Jarhead

Jarhead1

Movie review by Greg Carlson

A handsomely mounted production adapting Anthony Swofford’s 2003 war memoir, “Jarhead” arrives in theatres clearly hoping for the kind of attention from audience members and critics that will win it both box office success and Academy Award nominations. Director Sam Mendes, whose first feature effort “American Beauty” netted a shelf of golden statuettes, handles the material with sure-handed ease, but the tone of the film dials down any trace of political opinion, which mitigates a great deal of the movie’s potential power. “Jarhead” works best as the slightly off-center observational account of its central character’s tour of duty in the first Gulf War, and like Mendes’ previous two features, boasts some outstanding acting.

The best trick pulled off by “Jarhead” is the film’s ability to make waiting for combat nearly as compelling as cinematic depictions of the real thing. Mendes tips his hat to a number of signature war films – a scene at the beginning of the movie recalls “Full Metal Jacket” right down to the apoplectic drill instructor – as if to acknowledge a debt and aspire to great company. One of the most memorable moments in “Jarhead” takes place during an adrenaline-fueled screening of “Apocalypse Now” which cuts between Coppola’s indelible Wagner-scored helicopter attack and the faces of young men thrilled at the prospect of participating in their very own mayhem.

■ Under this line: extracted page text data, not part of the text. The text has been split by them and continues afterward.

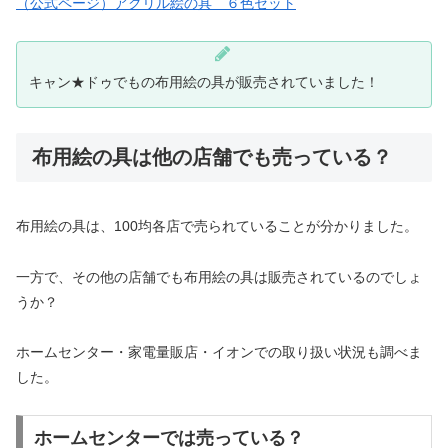
（公式ページ）アクリル絵の具 ６色セット
キャン★ドゥでもの布用絵の具が販売されていました！
布用絵の具は他の店舗でも売っている？
布用絵の具は、100均各店で売られていることが分かりました。
一方で、その他の店舗でも布用絵の具は販売されているのでしょ
うか？
ホームセンター・家電量販店・イオンでの取り扱い状況も調べま
した。
ホームセンターでは売っている？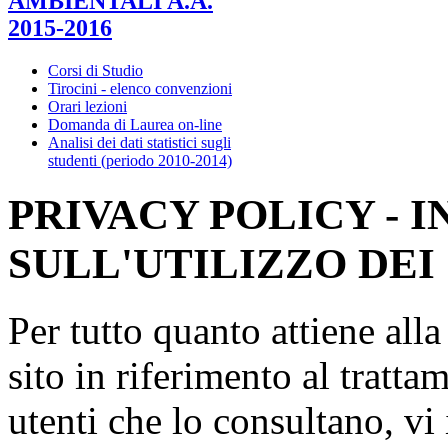
AMBIENTALI A.A.
2015-2016
Corsi di Studio
Tirocini - elenco convenzioni
Orari lezioni
Domanda di Laurea on-line
Analisi dei dati statistici sugli
studenti (periodo 2010-2014)
PRIVACY POLICY - 
SULL'UTILIZZO DEI
Per tutto quanto attiene all
sito in riferimento al tratta
utenti che lo consultano, vi 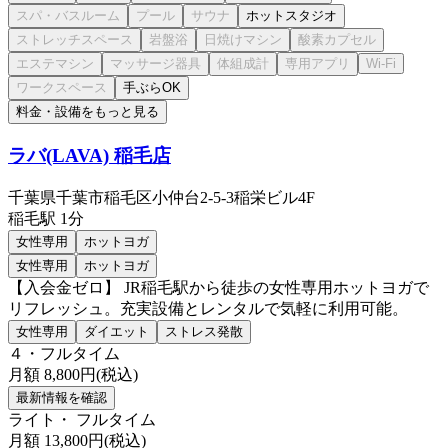
ホットスタジオ
手ぶらOK
料金・設備をもっと見る
ラバ(LAVA) 稲毛店
千葉県千葉市稲毛区小仲台2-5-3稲栄ビル4F
稲毛
駅
1分
女性専用
ホットヨガ
女性専用
ホットヨガ
【入会金ゼロ】 JR稲毛駅から徒歩の女性専用ホットヨガで
リフレッシュ。充実設備とレンタルで気軽に利用可能。
女性専用
ダイエット
ストレス発散
４・フルタイム
月額
8,800
円(税込)
最新情報を確認
ライト・ フルタイム
月額
13,800
円(税込)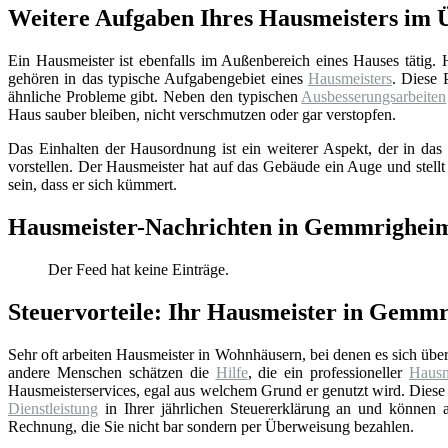
Weitere Aufgaben Ihres Hausmeisters im 
Ein Hausmeister ist ebenfalls im Außenbereich eines Hauses tätig.
gehören in das typische Aufgabengebiet eines
Hausmeisters
. Diese 
ähnliche Probleme gibt. Neben den typischen
Ausbesserungsarbeiten
Haus sauber bleiben, nicht verschmutzen oder gar verstopfen.
Das Einhalten der Hausordnung ist ein weiterer Aspekt, der in das 
vorstellen. Der Hausmeister hat auf das Gebäude ein Auge und stellt
sein, dass er sich kümmert.
Hausmeister-Nachrichten in Gemmrighei
Der Feed hat keine Einträge.
Steuervorteile: Ihr Hausmeister in Gemm
Sehr oft arbeiten Hausmeister in Wohnhäusern, bei denen es sich üb
andere Menschen schätzen die
Hilfe
, die ein professioneller
Hausm
Hausmeisterservices, egal aus welchem Grund er genutzt wird. Diese 
Dienstleistung
in Ihrer jährlichen Steuererklärung an und können au
Rechnung, die Sie nicht bar sondern per Überweisung bezahlen.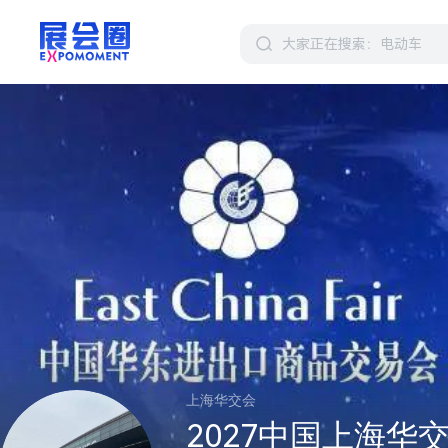
上海华交会
2027中国上海华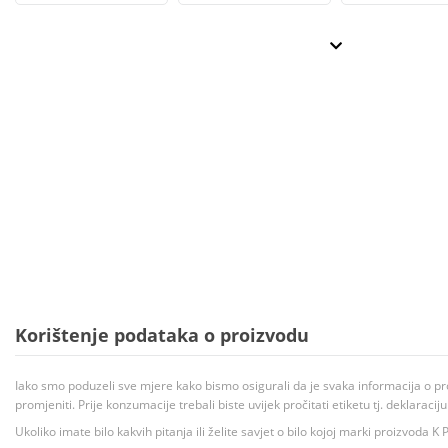
Korištenje podataka o proizvodu
Iako smo poduzeli sve mjere kako bismo osigurali da je svaka informacija o pr
promjeniti. Prije konzumacije trebali biste uvijek pročitati etiketu tj. deklaraci
Ukoliko imate bilo kakvih pitanja ili želite savjet o bilo kojoj marki proizvoda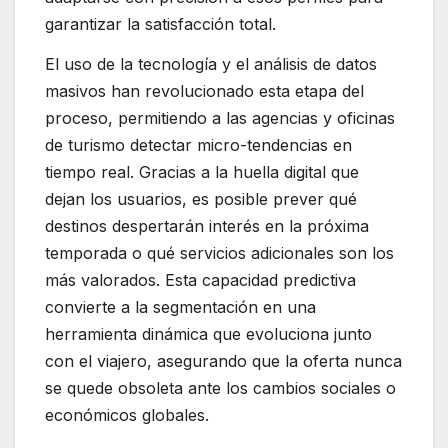
garantizar la satisfacción total.
El uso de la tecnología y el análisis de datos
masivos han revolucionado esta etapa del
proceso, permitiendo a las agencias y oficinas
de turismo detectar micro-tendencias en
tiempo real. Gracias a la huella digital que
dejan los usuarios, es posible prever qué
destinos despertarán interés en la próxima
temporada o qué servicios adicionales son los
más valorados. Esta capacidad predictiva
convierte a la segmentación en una
herramienta dinámica que evoluciona junto
con el viajero, asegurando que la oferta nunca
se quede obsoleta ante los cambios sociales o
económicos globales.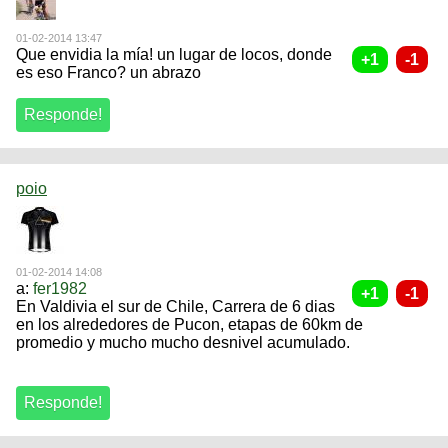
01-02-2014 13:47
Que envidia la mía! un lugar de locos, donde
es eso Franco? un abrazo
poio
01-02-2014 14:08
a:
fer1982
En Valdivia el sur de Chile, Carrera de 6 dias
en los alrededores de Pucon, etapas de 60km de
promedio y mucho mucho desnivel acumulado.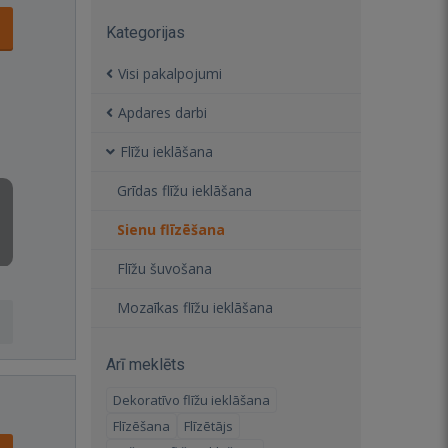
Kategorijas
Visi pakalpojumi
Apdares darbi
Flīžu ieklāšana
Grīdas flīžu ieklāšana
Sienu flīzēšana
Flīžu šuvošana
Mozaīkas flīžu ieklāšana
Arī meklēts
Dekoratīvo flīžu ieklāšana
Flīzēšana
Flīzētājs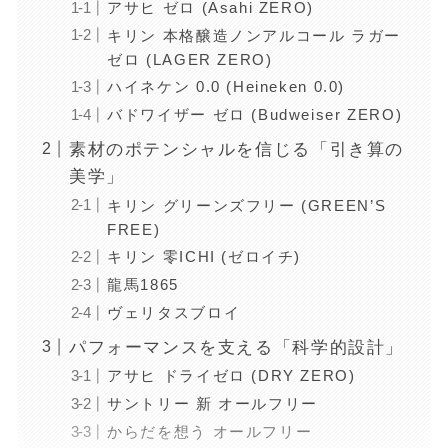
アサヒ ゼロ (Asahi ZERO)
キリン 本格醸造ノンアルコール ラガー
ゼロ (LAGER ZERO)
ハイネケン 0.0 (Heineken 0.0)
バドワイザー ゼロ (Budweiser ZERO)
素材のポテンシャルを信じる「引き算の
美学」
キリン グリーンズフリー (GREEN’S
FREE)
キリン 零ICHI (ゼロイチ)
龍馬1865
ヴェリタスブロイ
パフォーマンスを支える「科学的設計」
アサヒ ドライゼロ (DRY ZERO)
サントリー 新 オールフリー
からだを想う オールフリー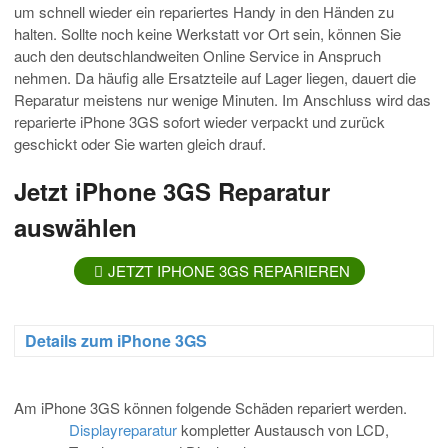
um schnell wieder ein repariertes Handy in den Händen zu
halten. Sollte noch keine Werkstatt vor Ort sein, können Sie
auch den deutschlandweiten Online Service in Anspruch
nehmen. Da häufig alle Ersatzteile auf Lager liegen, dauert die
Reparatur meistens nur wenige Minuten. Im Anschluss wird das
reparierte iPhone 3GS sofort wieder verpackt und zurück
geschickt oder Sie warten gleich drauf.
Jetzt iPhone 3GS Reparatur
auswählen
JETZT IPHONE 3GS REPARIEREN
Details zum iPhone 3GS
Am iPhone 3GS können folgende Schäden repariert werden.
Displayreparatur
kompletter Austausch von LCD,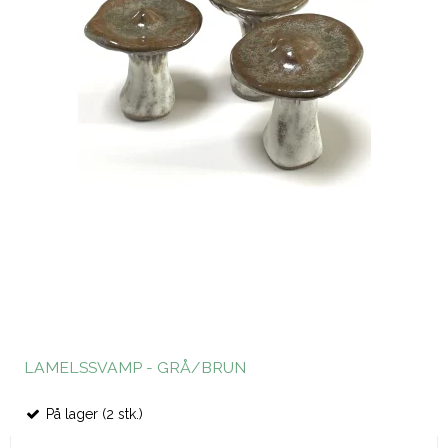
LAMELSSVAMP - GRÅ/BRUN
På lager (2 stk.)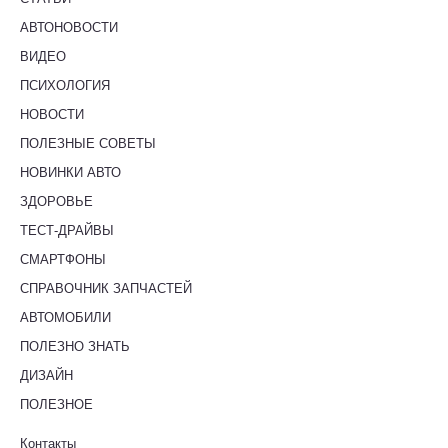
АВТОНОВОСТИ
ВИДЕО
ПСИХОЛОГИЯ
НОВОСТИ
ПОЛЕЗНЫЕ СОВЕТЫ
НОВИНКИ АВТО
ЗДОРОВЬЕ
ТЕСТ-ДРАЙВЫ
СМАРТФОНЫ
СПРАВОЧНИК ЗАПЧАСТЕЙ
АВТОМОБИЛИ
ПОЛЕЗНО ЗНАТЬ
ДИЗАЙН
ПОЛЕЗНОЕ
Контакты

The reality of Operation Desert Shield, however, turns out to be nothing like Vietnam, and the bored Marines spend interminable stretches ridiculing one another, masturbating, venting frustrations about strained and faithless marriages, and drinking lots and lots of water. Jake Gyllenhaal, in his most confident and assured performance to date, plays Swofford with a canny combination of enthusiasm and skepticism. Surrounding Gyllenhaal are Jamie Foxx, getting significant mileage from several terrific scenes (especially a monologue in which he bluntly explains his career choice), and a scene-stealing Peter Sarsgaard, who plays Swoff’s troubled friend Troy.

Swoff and Troy are trained as a sniper team, but it doesn’t take them long to realize that given the nature of the conflict, their skills are not likely to be put to the test. The speed and power of American air superiority dashes Swoff’s hopes that he will ever get close enough to a target to squeeze his trigger. The symbolic impotence of Swofford’s situation affords Mendes an opportunity to wring plenty of irony out of several scenes, including an eerie nighttime celebration in which the warriors pour dozens of rounds into a sky lit up by burning oil fields.

“Jarhead” doesn’t include any major battle set-pieces, a distinction which contributes to the strangeness of Swofford’s Gulf War experience. This point might also try the patience of some viewers expecting a more conventional war movie. Mendes’ intelligent detachment, aided by veteran cinematographer Roger Deakins’ sand-and-windswept palette, will strike some as too aloof. Short of the occasional sermonizing that stumbles out of Swofford’s voiceover narration, “Jarhead” keeps its subject matter at a safe distance, even when it should be grabbing it by the throat and shaking it hard.